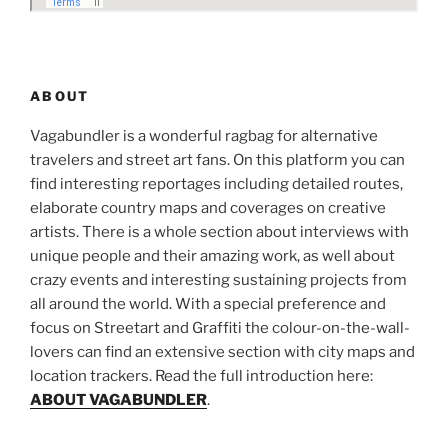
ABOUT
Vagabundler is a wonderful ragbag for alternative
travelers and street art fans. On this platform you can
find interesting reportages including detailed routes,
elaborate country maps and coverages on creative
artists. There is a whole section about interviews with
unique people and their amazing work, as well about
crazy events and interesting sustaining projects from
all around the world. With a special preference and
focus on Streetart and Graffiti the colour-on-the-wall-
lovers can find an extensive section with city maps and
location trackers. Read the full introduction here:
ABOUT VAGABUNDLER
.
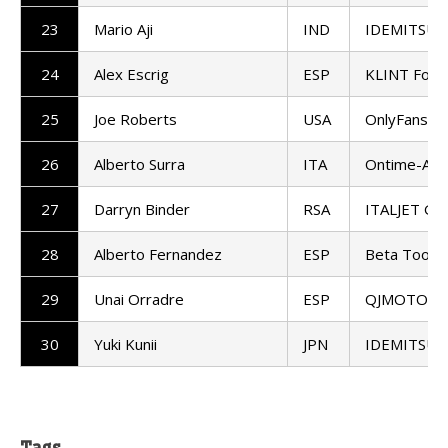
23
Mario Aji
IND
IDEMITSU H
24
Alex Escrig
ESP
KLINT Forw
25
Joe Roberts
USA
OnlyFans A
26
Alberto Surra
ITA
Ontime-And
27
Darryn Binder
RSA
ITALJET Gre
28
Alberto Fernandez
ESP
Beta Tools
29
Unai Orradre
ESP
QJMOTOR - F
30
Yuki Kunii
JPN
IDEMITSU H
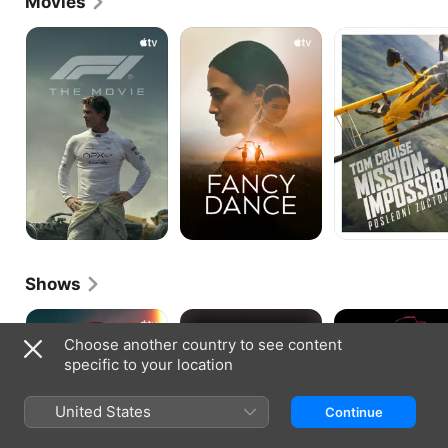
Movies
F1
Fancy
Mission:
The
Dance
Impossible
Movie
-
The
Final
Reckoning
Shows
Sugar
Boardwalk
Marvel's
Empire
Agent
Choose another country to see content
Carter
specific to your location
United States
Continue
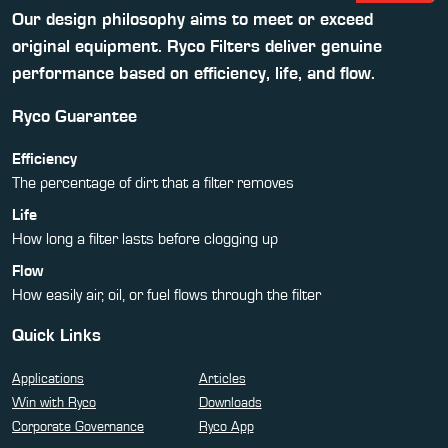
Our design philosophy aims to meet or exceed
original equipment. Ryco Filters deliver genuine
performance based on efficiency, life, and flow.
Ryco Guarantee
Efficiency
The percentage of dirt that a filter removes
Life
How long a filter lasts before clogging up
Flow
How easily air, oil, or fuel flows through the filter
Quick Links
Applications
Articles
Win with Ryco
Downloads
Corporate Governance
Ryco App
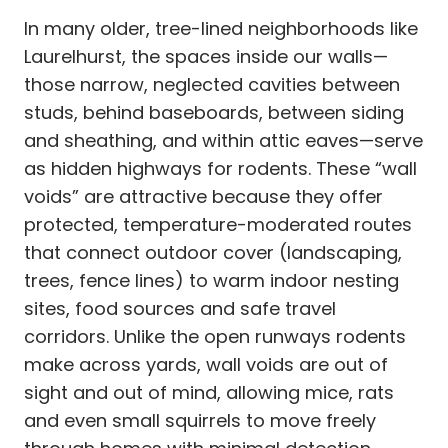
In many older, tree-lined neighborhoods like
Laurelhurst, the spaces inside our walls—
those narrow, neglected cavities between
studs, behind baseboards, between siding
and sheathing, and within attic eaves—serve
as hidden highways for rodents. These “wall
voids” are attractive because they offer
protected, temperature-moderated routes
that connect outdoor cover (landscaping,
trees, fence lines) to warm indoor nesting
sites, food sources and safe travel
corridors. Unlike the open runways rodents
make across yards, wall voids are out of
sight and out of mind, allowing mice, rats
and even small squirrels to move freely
# # # #
### ACTIVITY
State how many lines in the entries hold "location". Nothing should come before or after the number.

### ANSWER SPACE
2